DATASET EXTRACT:
****************

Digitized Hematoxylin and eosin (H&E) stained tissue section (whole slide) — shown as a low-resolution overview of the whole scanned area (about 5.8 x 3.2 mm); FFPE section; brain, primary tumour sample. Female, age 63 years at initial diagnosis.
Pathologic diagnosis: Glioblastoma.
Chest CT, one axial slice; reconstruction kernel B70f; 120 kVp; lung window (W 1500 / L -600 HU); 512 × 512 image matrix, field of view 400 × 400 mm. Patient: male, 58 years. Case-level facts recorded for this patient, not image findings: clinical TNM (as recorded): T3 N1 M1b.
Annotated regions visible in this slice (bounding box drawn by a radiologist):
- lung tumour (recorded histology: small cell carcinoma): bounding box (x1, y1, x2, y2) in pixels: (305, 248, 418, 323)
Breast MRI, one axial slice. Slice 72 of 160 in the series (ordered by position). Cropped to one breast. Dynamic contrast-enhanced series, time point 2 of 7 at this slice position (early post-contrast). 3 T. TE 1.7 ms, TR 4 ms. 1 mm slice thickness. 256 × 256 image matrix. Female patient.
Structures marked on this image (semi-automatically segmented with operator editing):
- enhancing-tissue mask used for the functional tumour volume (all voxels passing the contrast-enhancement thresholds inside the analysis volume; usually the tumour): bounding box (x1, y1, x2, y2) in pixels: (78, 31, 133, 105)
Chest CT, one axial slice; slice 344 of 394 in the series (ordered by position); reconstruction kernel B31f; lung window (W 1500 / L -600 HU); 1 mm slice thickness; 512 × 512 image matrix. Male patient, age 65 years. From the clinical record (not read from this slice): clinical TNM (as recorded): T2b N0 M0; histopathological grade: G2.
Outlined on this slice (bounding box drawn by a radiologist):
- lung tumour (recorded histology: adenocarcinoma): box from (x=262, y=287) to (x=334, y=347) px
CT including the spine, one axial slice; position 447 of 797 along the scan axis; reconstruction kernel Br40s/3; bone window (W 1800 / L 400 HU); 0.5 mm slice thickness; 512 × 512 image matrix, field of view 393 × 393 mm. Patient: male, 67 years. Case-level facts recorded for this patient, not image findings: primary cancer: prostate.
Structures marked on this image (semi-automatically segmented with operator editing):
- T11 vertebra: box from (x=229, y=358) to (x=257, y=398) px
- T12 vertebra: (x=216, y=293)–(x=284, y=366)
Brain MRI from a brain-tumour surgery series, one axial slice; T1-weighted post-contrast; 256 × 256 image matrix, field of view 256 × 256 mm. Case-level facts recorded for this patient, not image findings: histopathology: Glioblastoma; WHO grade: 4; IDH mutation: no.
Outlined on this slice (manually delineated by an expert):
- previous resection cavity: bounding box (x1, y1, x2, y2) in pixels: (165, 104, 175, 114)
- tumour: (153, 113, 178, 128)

****************

YOUR INSTRUCTIONS: Return nothing but the lines from the first line of the listing through the line with "- enhancing-tissue mask", please, keeping every one of them unchanged.

RESPONSE TO THE EXERCISE:
Digitized Hematoxylin and eosin (H&E) stained tissue section (whole slide) — shown as a low-resolution overview of the whole scanned area (about 5.8 x 3.2 mm); FFPE section; brain, primary tumour sample. Female, age 63 years at initial diagnosis.
Pathologic diagnosis: Glioblastoma.
Chest CT, one axial slice; reconstruction kernel B70f; 120 kVp; lung window (W 1500 / L -600 HU); 512 × 512 image matrix, field of view 400 × 400 mm. Patient: male, 58 years. Case-level facts recorded for this patient, not image findings: clinical TNM (as recorded): T3 N1 M1b.
Annotated regions visible in this slice (bounding box drawn by a radiologist):
- lung tumour (recorded histology: small cell carcinoma): bounding box (x1, y1, x2, y2) in pixels: (305, 248, 418, 323)
Breast MRI, one axial slice. Slice 72 of 160 in the series (ordered by position). Cropped to one breast. Dynamic contrast-enhanced series, time point 2 of 7 at this slice position (early post-contrast). 3 T. TE 1.7 ms, TR 4 ms. 1 mm slice thickness. 256 × 256 image matrix. Female patient.
Structures marked on this image (semi-automatically segmented with operator editing):
- enhancing-tissue mask used for the functional tumour volume (all voxels passing the contrast-enhancement thresholds inside the analysis volume; usually the tumour): bounding box (x1, y1, x2, y2) in pixels: (78, 31, 133, 105)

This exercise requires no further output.